Add the percent change from this year to the next year on each row of `feature_df`

In [14]:
# Add features normalized by population to the annual dataframe
annual_population = annual_2000_2017_df['population']
annual_2000_2017_df['gun_deaths_norm'] = annual_2000_2017_df['gun_deaths'] / annual_population * 100000
annual_2000_2017_df['other_crime_norm'] = annual_2000_2017_df['other_crime'] / annual_population * 100000

In [15]:
# For our predictions, we will be using the change in gun violence from the previous month. 
# Let's add that feature here:

# Calculate the change for each state for deaths 
states = by_date_total_df.columns

this_deaths = []
this_dates = []
for state in states:
    deaths = feature_df[feature_df['state'] == state]['next_deaths']
    this_deaths.append(deaths.shift())
    this_dates.append(feature_df[feature_df['state'] == state]['next_date'].shift())

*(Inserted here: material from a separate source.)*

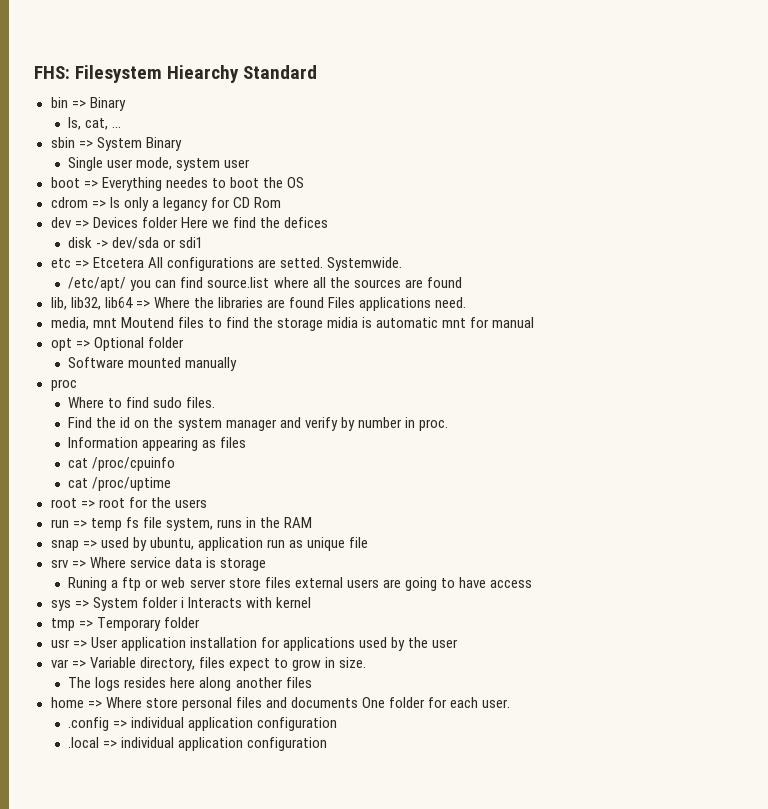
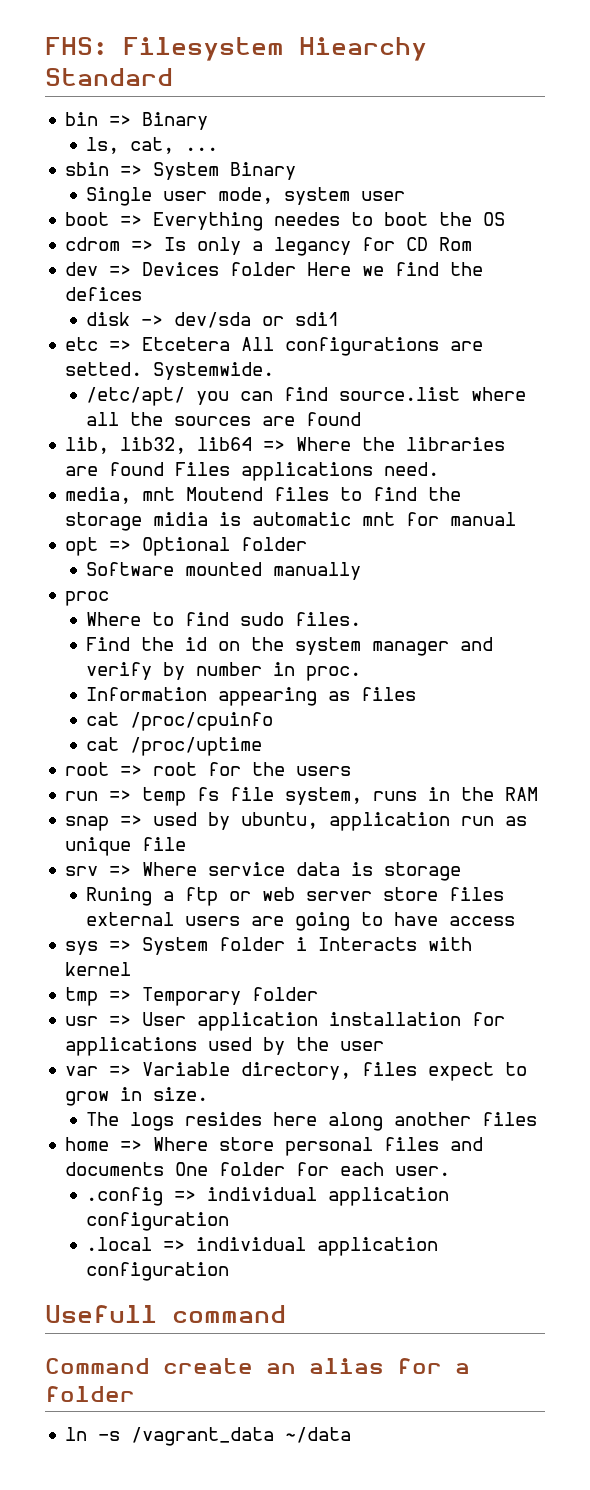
(328, 744) none -> [45,1305,286,1323] [45,1358,470,1374] [45,1386,135,1402] [65,1427,352,1446] // Usefull command // Command create an alias for a folder // ln -s /vagrant_data ~/data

# We use the previous month's violence rate as well as this month's date
feature_df['this_deaths'] = pd.concat(this_deaths)
feature_df['this_date'] = pd.concat(this_dates)

# Add the rate change from this_year to next_year
this_deaths = feature_df['this_deaths']
next_deaths = feature_df['next_deaths']
rate_change = (next_deaths - this_deaths) / np.clip(this_deaths, 1, None) # Fill zero values
feature_df['rate_change'] = rate_change

In [16]:
# Save annual and feature DataFrames
annual_2000_2017_df.to_csv('./data/cleaned/annual.csv')
feature_df.to_csv('./data/cleaned/feature.csv')

To recap, here are the DataFrames that were saved:

    lat_long_df                Incidents with latitude and longitude coordinates (2014-2017)
    by_date_tot_df             Gun homicides aggregated daily and by state (2014-2017)
    annual_2000_2017           Annual gun homicides with all other annual features (2000-2017)
    feature_df                 Gun homicides aggregated monthly and by state, paired with annual features from
                               the previous year (2014-2017)